Today is my first official PAID work shift, where I wear the uniform and get to be more hands on..I am actually more nervous about asking the manager for a contract of my position ( holiday conditions, pay day etc) rather than the actual work itself..She said I would get this the day I start work, but I am not counting on it!The manager is disorganized when it comes to paperwork, but its important to me to have everything on paper and signed..Its protection for me at the workplace..She is seems to be very laid back about this, but it makes me uncomfortable..Anyhow, I'm nervous but optimistic.Its good to feel useful!

Christopher H.
06-21-2013, 09:15 PM
Missath, right now as I type this I am being bombarded with negative thoughts about the fact I can't find a job and it seems like things are never going to get any better. It really hurts having to put up with it and its so annoying. I constantly ask myself why do I have to put up with these things when the majority of people do not.
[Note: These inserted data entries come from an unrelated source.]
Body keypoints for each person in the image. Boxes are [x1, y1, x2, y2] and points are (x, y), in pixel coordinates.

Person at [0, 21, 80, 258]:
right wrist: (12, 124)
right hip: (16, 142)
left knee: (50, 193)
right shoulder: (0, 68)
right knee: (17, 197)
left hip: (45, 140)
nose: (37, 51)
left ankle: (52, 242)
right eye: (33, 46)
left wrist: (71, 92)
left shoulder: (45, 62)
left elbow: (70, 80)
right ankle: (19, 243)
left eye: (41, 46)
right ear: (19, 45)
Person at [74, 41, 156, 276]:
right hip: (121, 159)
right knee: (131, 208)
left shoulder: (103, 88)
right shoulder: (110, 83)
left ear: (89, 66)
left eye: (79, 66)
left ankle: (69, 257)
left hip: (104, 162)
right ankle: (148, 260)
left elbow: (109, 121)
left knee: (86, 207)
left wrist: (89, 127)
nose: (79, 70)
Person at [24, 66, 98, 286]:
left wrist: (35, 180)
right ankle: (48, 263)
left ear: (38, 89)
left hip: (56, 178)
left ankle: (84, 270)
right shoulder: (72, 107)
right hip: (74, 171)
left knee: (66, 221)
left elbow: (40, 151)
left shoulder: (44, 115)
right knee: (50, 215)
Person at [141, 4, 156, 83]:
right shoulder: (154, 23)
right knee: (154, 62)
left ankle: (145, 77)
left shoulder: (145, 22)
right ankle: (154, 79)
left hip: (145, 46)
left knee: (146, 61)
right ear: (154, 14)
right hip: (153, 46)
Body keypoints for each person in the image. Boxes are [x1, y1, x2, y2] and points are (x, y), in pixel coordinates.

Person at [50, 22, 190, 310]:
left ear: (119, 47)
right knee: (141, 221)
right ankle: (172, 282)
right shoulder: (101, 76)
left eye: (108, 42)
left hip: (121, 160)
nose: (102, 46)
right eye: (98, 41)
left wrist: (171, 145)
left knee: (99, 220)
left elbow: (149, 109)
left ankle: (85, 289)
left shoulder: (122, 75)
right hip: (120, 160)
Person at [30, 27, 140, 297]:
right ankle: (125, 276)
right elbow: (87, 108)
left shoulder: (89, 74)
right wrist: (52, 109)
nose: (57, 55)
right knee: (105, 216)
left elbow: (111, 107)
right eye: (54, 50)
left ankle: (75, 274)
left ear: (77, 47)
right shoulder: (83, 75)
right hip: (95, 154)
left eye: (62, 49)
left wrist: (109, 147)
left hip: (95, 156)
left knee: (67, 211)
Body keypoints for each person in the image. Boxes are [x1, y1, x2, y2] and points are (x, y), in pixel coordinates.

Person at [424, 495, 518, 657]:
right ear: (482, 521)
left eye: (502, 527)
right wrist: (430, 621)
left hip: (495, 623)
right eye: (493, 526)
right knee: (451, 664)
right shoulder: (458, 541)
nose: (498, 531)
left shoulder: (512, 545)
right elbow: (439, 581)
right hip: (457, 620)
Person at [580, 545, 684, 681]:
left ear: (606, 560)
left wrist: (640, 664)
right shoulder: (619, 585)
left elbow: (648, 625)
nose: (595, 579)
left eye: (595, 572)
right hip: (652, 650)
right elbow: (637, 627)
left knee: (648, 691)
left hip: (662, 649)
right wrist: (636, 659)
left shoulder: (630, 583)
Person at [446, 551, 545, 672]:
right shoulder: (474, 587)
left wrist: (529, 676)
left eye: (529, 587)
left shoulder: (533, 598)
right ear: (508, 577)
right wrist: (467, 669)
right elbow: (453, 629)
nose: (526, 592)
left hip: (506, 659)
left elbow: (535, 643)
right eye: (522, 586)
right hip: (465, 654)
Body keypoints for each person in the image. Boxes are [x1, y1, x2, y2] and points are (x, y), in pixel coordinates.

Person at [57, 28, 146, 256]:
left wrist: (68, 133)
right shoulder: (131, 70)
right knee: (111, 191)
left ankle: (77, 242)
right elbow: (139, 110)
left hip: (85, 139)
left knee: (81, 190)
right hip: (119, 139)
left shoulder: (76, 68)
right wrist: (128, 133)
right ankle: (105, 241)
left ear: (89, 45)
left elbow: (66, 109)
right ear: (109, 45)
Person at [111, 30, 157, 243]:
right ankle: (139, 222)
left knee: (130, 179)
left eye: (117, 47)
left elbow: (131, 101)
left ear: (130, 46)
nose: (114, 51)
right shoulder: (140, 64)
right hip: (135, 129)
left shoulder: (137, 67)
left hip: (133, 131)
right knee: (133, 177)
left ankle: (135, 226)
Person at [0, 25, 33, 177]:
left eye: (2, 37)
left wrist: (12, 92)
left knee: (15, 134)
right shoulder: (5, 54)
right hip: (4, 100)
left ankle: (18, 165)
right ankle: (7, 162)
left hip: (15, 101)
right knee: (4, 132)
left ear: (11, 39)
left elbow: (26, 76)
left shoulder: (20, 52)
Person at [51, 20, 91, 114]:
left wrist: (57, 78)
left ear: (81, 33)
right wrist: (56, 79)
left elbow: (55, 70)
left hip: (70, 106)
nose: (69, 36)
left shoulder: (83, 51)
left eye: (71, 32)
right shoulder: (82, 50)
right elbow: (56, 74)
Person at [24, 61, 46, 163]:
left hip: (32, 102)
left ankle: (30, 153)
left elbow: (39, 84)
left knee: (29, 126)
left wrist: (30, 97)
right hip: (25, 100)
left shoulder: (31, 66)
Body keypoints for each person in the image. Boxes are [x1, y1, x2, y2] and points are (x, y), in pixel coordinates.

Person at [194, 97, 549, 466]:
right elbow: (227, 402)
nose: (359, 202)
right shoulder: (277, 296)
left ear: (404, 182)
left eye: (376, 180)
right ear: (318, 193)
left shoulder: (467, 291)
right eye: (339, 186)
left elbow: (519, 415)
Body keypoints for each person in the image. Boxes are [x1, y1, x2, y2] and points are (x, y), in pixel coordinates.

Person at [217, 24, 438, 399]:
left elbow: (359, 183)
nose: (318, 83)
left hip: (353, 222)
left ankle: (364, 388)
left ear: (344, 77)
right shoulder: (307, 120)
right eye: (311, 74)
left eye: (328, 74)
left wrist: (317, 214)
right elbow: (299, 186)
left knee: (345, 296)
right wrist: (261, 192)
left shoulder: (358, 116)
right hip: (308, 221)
But I try and remind myself that the way I may feel currently isn't going to last forever and that there is a small ray of happiness at the end of all the gloom that at the moment may be surrounding me. In the end, trying to remain positive is the best plan in my eyes. Keep your chin up , hang in there, and don't feel bad for so called rambling. I have learned from my friends that talking about your problems always makes you feel better. I hope you find a good job soon.

sazco
08-04-2013, 02:34 PM
Missath, right now as I type this I am being bombarded with negative thoughts about the fact I can't find a job and it seems like things are never going to get any better. It really hurts having to put up with it and its so annoying. I constantly ask myself why do I have to put up with these things when the majority of people do not. But I try and remind myself that the way I may feel currently isn't going to last forever and that there is a small ray of happiness at the end of all the gloom that at the moment may be surrounding me. In the end, trying to remain positive is the best plan in my eyes. Keep your chin up , hang in there, and don't feel bad for so called rambling. I have learned from my friends that talking about your problems always makes you feel better. I hope you find a good job soon.

i think most people have anxiety and dont even know it but carry on as if they dont have it. but i could be wrong.